Ellacott noted in the statement that “Chevron and ConocoPhillips may respond, for the right price”.
“But the euro majors have much less room to manoeuvre due to discounted equity and stakeholder pressure to decarbonize. BP could be a wildcard, with BPX’s refreshed growth strategy part of BP’s pullback from shrinking its upstream business,” he added.
“Shell is also leaning back into upstream, which would suggest the majors’ strategies are aligning again. But does ExxonMobil’s landmark transaction mark a new phase of increasing strategic differentiation between the U.S. and Euro Majors?
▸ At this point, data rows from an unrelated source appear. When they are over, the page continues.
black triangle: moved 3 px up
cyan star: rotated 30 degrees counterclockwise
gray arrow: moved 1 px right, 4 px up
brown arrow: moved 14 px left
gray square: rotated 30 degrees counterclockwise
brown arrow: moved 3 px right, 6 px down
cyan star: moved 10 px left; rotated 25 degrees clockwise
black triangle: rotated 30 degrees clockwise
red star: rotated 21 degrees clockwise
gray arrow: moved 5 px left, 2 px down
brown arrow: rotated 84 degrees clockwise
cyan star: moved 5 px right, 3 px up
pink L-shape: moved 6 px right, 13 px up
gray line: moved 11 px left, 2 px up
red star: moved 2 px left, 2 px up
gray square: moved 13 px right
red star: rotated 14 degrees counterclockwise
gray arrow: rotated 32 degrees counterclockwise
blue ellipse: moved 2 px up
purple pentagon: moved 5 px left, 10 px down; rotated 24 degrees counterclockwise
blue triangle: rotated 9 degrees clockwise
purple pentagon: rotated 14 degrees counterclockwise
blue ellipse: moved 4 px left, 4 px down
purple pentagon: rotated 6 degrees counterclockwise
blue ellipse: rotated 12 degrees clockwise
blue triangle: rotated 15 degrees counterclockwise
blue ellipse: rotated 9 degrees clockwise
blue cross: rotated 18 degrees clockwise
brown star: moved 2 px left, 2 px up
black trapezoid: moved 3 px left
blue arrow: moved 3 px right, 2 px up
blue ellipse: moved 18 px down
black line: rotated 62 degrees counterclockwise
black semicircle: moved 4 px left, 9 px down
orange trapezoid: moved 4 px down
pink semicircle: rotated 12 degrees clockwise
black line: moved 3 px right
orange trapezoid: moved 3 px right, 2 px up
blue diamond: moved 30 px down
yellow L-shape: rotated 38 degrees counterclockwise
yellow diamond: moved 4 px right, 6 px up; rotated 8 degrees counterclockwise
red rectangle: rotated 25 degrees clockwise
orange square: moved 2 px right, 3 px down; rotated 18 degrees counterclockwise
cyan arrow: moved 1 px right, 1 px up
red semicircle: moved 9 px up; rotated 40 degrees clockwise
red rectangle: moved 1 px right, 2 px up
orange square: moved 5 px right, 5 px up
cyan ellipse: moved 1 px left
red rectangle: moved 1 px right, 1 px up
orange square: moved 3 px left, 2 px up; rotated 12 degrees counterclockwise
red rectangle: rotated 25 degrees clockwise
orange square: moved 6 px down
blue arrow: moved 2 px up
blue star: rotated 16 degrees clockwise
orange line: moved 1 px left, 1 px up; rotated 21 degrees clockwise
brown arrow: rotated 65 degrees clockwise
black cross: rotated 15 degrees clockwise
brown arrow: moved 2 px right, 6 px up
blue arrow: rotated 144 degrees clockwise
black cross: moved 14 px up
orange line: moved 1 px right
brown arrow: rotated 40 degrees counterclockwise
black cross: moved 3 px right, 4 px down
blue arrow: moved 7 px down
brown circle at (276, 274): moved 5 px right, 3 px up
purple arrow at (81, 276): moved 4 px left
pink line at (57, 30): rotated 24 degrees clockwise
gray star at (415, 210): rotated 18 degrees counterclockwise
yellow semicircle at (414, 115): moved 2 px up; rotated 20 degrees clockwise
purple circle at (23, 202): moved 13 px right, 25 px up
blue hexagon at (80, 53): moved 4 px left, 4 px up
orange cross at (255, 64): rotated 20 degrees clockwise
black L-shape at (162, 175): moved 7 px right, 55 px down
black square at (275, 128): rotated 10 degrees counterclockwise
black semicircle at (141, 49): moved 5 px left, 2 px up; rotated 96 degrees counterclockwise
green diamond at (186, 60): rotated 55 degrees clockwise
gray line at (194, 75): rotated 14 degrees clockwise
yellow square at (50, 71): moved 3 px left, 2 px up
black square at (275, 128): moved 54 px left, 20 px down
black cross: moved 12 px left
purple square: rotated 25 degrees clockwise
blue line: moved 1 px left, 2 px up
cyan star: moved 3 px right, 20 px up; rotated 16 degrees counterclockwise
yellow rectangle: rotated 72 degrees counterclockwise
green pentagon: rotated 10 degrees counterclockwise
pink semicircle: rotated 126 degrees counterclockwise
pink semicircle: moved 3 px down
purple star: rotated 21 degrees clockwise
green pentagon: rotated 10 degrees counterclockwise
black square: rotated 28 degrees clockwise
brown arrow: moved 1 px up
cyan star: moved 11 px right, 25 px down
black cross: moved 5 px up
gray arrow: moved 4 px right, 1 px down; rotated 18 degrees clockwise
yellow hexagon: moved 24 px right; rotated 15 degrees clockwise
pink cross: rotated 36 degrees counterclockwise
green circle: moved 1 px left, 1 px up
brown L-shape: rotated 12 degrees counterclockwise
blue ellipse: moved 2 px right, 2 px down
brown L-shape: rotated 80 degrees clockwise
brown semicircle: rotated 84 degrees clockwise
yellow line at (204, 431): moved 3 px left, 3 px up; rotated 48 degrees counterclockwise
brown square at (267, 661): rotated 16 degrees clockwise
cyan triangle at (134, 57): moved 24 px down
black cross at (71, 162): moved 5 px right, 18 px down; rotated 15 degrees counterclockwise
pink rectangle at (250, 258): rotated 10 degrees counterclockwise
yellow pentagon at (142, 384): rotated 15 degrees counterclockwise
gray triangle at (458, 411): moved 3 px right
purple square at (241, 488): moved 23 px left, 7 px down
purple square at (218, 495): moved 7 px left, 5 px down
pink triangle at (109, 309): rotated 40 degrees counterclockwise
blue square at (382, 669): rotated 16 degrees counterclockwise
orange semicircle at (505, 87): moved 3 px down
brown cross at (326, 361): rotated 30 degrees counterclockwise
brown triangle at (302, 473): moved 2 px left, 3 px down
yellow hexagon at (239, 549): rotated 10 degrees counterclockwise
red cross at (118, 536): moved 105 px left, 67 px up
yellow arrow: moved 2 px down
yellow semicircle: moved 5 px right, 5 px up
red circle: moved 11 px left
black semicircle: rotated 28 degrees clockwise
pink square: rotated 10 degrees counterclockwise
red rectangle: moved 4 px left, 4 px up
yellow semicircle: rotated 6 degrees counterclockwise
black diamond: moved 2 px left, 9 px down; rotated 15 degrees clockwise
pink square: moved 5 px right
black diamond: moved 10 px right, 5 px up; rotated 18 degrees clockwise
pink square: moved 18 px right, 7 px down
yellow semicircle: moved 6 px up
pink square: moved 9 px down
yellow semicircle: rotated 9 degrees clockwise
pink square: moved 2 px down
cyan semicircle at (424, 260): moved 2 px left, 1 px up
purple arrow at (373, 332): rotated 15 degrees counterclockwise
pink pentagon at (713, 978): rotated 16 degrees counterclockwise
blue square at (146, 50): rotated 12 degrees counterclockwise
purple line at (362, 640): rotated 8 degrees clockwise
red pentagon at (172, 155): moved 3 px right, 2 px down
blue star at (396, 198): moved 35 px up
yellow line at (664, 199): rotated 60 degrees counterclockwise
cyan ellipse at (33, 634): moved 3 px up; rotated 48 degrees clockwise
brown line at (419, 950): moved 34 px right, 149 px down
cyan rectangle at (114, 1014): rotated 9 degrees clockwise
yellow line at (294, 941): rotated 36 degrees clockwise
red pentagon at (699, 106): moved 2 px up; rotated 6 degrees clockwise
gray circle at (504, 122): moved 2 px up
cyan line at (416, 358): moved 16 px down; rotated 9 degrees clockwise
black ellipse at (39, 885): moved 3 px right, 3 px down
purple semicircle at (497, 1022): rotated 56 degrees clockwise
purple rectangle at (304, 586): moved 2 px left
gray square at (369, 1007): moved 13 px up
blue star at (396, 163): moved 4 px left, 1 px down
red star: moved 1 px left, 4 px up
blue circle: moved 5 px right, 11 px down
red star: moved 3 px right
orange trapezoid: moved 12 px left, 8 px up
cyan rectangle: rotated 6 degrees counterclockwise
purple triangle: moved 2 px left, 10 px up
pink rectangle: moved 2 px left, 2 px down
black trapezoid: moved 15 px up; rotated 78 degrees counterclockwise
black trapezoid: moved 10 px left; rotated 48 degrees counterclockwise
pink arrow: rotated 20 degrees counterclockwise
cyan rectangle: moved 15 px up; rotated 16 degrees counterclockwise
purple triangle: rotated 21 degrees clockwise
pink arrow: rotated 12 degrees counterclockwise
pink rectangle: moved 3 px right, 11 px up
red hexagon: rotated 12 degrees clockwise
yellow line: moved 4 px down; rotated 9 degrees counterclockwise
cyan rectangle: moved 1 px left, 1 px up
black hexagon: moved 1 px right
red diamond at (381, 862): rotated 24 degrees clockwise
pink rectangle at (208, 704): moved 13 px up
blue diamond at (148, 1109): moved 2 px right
We think so,” he continued.
In a previous statement sent to Rigzone, Ellacott described Exxon’s Pioneer purchase as “a massive oil deal that demonstrates ExxonMobil’s bullishness on longish-term oil demand and prices”.
Ellacott added in that statement that this is probably the first time in the last half decade that ExxonMobil has the balance sheet strength, strategic flexibility, and the market credibility to add Pioneer to its portfolio and keep investors on board.
On October 11, Exxon Mobil Corporation and Pioneer Natural Resources jointly announced a definitive agreement for ExxonMobil to acquire Pioneer. The merger is an all-stock transaction valued at $59.5 billion, or $253 per share, based on ExxonMobil’s closing price on October 5, the companies noted in a joint statement, adding that, under the terms of the agreement, Pioneer shareholders will receive 2.3234 shares of ExxonMobil for each Pioneer share at closing. The deal is currently expected to close in the first half of 2024.
On October 6, Rigzone asked both Exxon and Pioneer if the former was looking to acquire the latter. Spokespeople for both companies responded to Rigzone by saying that they don’t comment on market rumor.
Prior to confirmation of the deal by Exxon and Pioneer, Enverus Intelligence Research (EIR) Director Andrew Dittmar told Rigzone that EIR viewed “the potential merger, which would carry a price tag of $60 billion according to the Wall Street Journal, as a significant win for XOM and a reasonable conclusion for PXD at a reported ~9 percent premium to its share price at its prior-day close”.
In a market update sent to Rigzone on the same day as Dittmar’s statement, Rystad Energy noted that the U.S. shale industry was on the verge of a monumental deal that could reshape the landscape of the onshore U.S. Permian Basin.
“Rumors have resurfaced suggesting that supermajor ExxonMobil is nearing a $60 billion takeover of Texas-based shale player Pioneer Natural Resources,” Rystad said in that update.
“These rumors first surfaced in April but remained dormant for months as others in the basin kicked off a fast-paced summer of consolidation, which saw a number of public players adding inventory via the acquisition of private exploration and production companies (E&Ps),” Rystad added.